* [WORK ORDER]: Return the entries below in their exact form, leaving the pictures out.

Data entries
══════════
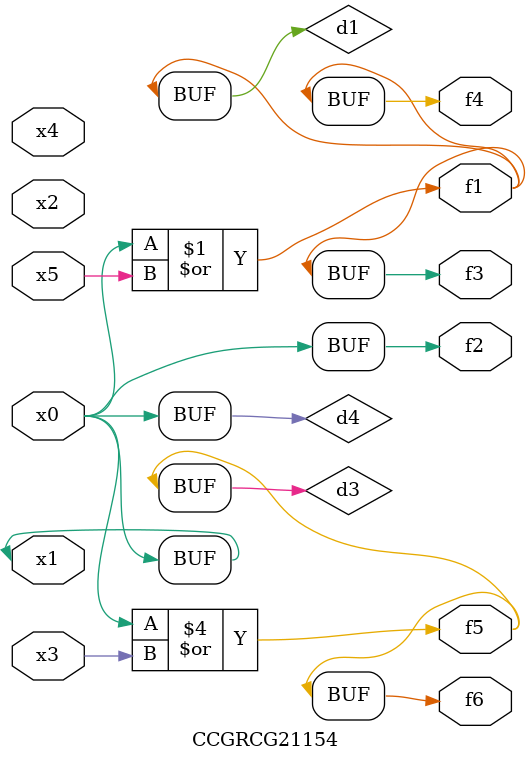
<source format=v>
module CCGRCG21154(
	input x0, x1, x2, x3, x4, x5,
	output f1, f2, f3, f4, f5, f6
);

	wire d1, d2, d3, d4;

	or (d1, x0, x5);
	xnor (d2, x1, x4);
	or (d3, x0, x3);
	buf (d4, x0, x1);
	assign f1 = d1;
	assign f2 = d4;
	assign f3 = d1;
	assign f4 = d1;
	assign f5 = d3;
	assign f6 = d3;
endmodule

</source>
══════════
* [THE ANSWER]:
<source format=v>
module CCGRCG21154(
	input x0, x1, x2, x3, x4, x5,
	output f1, f2, f3, f4, f5, f6
);

	wire d1, d2, d3, d4;

	or (d1, x0, x5);
	xnor (d2, x1, x4);
	or (d3, x0, x3);
	buf (d4, x0, x1);
	assign f1 = d1;
	assign f2 = d4;
	assign f3 = d1;
	assign f4 = d1;
	assign f5 = d3;
	assign f6 = d3;
endmodule

</source>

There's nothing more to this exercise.